Transcribed page contents:
────
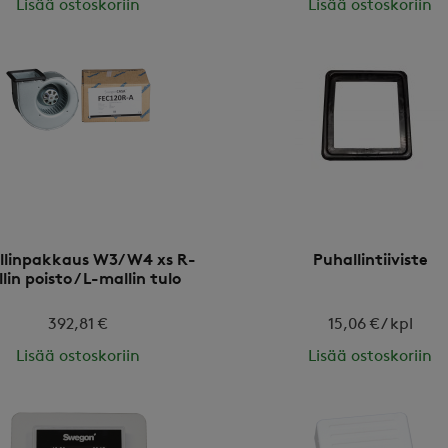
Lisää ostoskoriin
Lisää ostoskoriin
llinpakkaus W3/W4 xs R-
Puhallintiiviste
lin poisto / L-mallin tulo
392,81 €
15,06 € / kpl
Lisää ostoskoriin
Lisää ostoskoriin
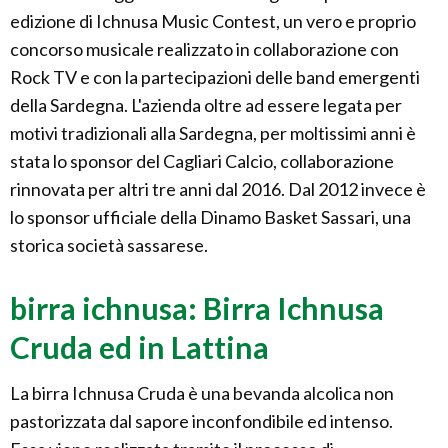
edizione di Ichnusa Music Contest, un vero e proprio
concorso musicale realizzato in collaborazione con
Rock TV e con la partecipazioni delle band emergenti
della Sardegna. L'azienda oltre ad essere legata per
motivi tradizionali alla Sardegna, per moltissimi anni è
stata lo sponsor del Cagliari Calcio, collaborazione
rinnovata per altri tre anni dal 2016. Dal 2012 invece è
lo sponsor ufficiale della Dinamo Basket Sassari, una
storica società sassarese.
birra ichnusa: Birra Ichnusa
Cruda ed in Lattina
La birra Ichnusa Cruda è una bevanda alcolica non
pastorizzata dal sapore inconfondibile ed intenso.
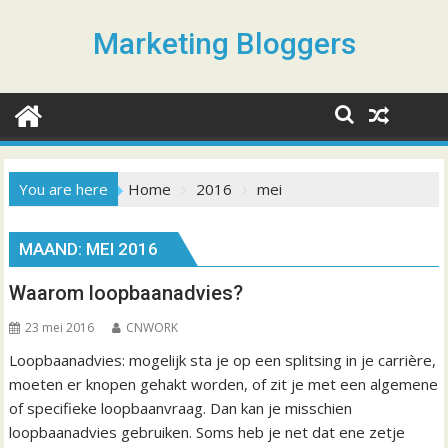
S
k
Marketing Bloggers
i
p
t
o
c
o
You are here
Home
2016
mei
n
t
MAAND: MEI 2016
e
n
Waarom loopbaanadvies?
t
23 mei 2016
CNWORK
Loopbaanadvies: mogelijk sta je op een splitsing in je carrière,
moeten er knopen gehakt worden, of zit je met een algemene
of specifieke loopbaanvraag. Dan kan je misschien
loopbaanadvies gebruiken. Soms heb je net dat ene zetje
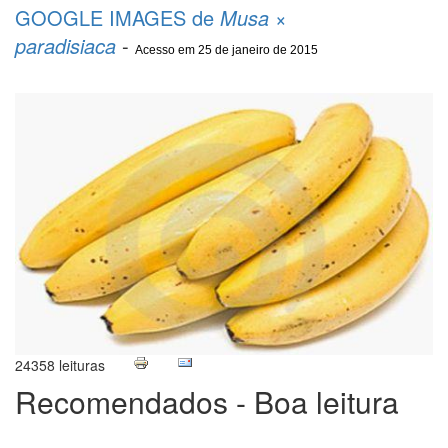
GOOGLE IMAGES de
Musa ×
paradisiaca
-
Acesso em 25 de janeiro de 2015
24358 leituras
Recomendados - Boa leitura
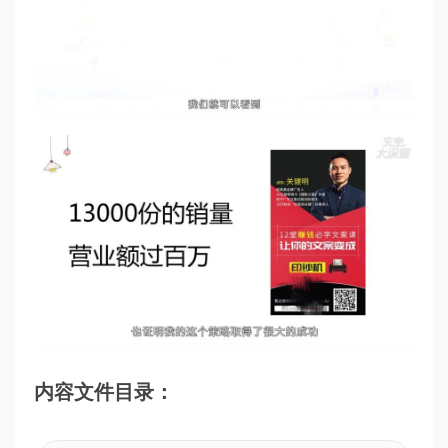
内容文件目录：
────
**WHAT NEEDS TO BE DONE**
Please restate the entries word for word, with all pictures left out.

**SOLUTION TO THE EXERCISE**
Lisää ostoskoriin
Lisää ostoskoriin
llinpakkaus W3/W4 xs R-
Puhallintiiviste
lin poisto / L-mallin tulo
392,81 €
15,06 € / kpl
Lisää ostoskoriin
Lisää ostoskoriin
edizione di Ichnusa Music Contest, un vero e proprio
concorso musicale realizzato in collaborazione con
Rock TV e con la partecipazioni delle band emergenti
della Sardegna. L'azienda oltre ad essere legata per
motivi tradizionali alla Sardegna, per moltissimi anni è
stata lo sponsor del Cagliari Calcio, collaborazione
rinnovata per altri tre anni dal 2016. Dal 2012 invece è
lo sponsor ufficiale della Dinamo Basket Sassari, una
storica società sassarese.
birra ichnusa: Birra Ichnusa
Cruda ed in Lattina
La birra Ichnusa Cruda è una bevanda alcolica non
pastorizzata dal sapore inconfondibile ed intenso.
S
k
Marketing Bloggers
i
p
t
o
c
o
You are here
Home
2016
mei
n
t
MAAND: MEI 2016
e
n
Waarom loopbaanadvies?
t
23 mei 2016
CNWORK
Loopbaanadvies: mogelijk sta je op een splitsing in je carrière,
moeten er knopen gehakt worden, of zit je met een algemene
of specifieke loopbaanvraag. Dan kan je misschien
loopbaanadvies gebruiken. Soms heb je net dat ene zetje
GOOGLE IMAGES de
Musa ×
paradisiaca
-
Acesso em 25 de janeiro de 2015
24358 leituras
Recomendados - Boa leitura
内容文件目录：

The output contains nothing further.